Task prompt
Would you reproduce, word for word, only the lines from the one with "133 488 8.53" to the end of the listing below?

Dataset

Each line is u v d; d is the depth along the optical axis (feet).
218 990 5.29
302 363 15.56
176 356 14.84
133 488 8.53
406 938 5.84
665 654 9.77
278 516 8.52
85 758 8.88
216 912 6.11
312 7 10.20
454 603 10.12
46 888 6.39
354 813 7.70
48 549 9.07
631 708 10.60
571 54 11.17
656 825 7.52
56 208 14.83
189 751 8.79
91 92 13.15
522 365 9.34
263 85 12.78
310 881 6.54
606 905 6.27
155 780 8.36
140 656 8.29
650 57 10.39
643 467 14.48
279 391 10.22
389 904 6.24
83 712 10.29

Exercise answer
133 488 8.53
406 938 5.84
665 654 9.77
278 516 8.52
85 758 8.88
216 912 6.11
312 7 10.20
454 603 10.12
46 888 6.39
354 813 7.70
48 549 9.07
631 708 10.60
571 54 11.17
656 825 7.52
56 208 14.83
189 751 8.79
91 92 13.15
522 365 9.34
263 85 12.78
310 881 6.54
606 905 6.27
155 780 8.36
140 656 8.29
650 57 10.39
643 467 14.48
279 391 10.22
389 904 6.24
83 712 10.29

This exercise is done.